───── DATA
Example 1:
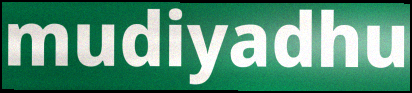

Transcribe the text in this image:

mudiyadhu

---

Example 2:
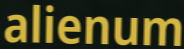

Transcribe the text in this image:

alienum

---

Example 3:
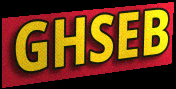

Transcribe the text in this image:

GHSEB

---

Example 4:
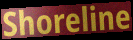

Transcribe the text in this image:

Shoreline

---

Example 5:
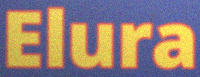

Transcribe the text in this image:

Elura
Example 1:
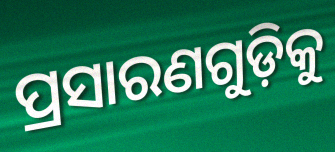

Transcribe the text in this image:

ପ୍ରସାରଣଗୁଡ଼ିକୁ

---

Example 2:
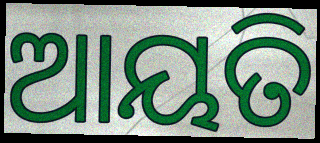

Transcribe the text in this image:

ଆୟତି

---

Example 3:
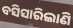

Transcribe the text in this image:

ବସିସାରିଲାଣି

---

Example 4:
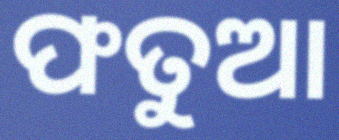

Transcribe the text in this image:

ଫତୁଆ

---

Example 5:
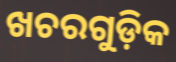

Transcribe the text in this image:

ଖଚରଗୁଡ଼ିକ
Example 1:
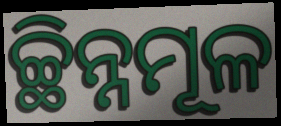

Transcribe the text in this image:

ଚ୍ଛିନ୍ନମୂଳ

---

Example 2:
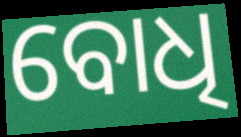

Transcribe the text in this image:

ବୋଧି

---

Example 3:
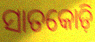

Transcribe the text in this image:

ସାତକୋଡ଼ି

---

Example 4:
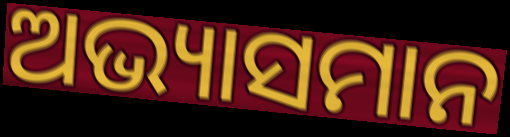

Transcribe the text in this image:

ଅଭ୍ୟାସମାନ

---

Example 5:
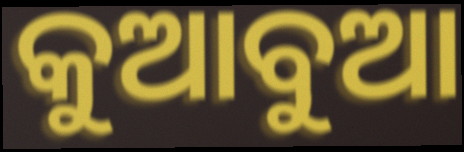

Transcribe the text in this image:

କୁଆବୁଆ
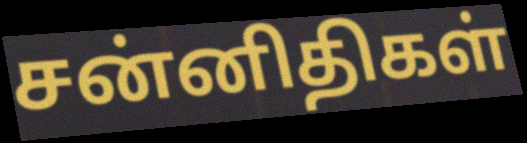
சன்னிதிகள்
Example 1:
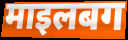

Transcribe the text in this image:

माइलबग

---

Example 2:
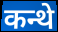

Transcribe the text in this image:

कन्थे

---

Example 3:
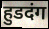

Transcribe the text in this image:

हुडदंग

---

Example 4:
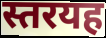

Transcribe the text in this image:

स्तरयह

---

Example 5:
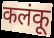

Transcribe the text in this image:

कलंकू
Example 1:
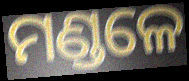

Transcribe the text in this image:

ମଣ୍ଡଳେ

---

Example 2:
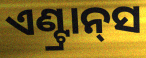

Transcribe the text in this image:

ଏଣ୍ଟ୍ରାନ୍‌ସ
──────────
* EXERCISE DETAILS *
Each record above must be set down again unchanged, with its pictures left out.

* TASK ANSWER *
Example 1:

Transcribe the text in this image:

mudiyadhu

---

Example 2:

Transcribe the text in this image:

alienum

---

Example 3:

Transcribe the text in this image:

GHSEB

---

Example 4:

Transcribe the text in this image:

Shoreline

---

Example 5:

Transcribe the text in this image:

Elura
Example 1:

Transcribe the text in this image:

ପ୍ରସାରଣଗୁଡ଼ିକୁ

---

Example 2:

Transcribe the text in this image:

ଆୟତି

---

Example 3:

Transcribe the text in this image:

ବସିସାରିଲାଣି

---

Example 4:

Transcribe the text in this image:

ଫତୁଆ

---

Example 5:

Transcribe the text in this image:

ଖଚରଗୁଡ଼ିକ
Example 1:

Transcribe the text in this image:

ଚ୍ଛିନ୍ନମୂଳ

---

Example 2:

Transcribe the text in this image:

ବୋଧି

---

Example 3:

Transcribe the text in this image:

ସାତକୋଡ଼ି

---

Example 4:

Transcribe the text in this image:

ଅଭ୍ୟାସମାନ

---

Example 5:

Transcribe the text in this image:

କୁଆବୁଆ
சன்னிதிகள்
Example 1:

Transcribe the text in this image:

माइलबग

---

Example 2:

Transcribe the text in this image:

कन्थे

---

Example 3:

Transcribe the text in this image:

हुडदंग

---

Example 4:

Transcribe the text in this image:

स्तरयह

---

Example 5:

Transcribe the text in this image:

कलंकू
Example 1:

Transcribe the text in this image:

ମଣ୍ଡଳେ

---

Example 2:

Transcribe the text in this image:

ଏଣ୍ଟ୍ରାନ୍‌ସ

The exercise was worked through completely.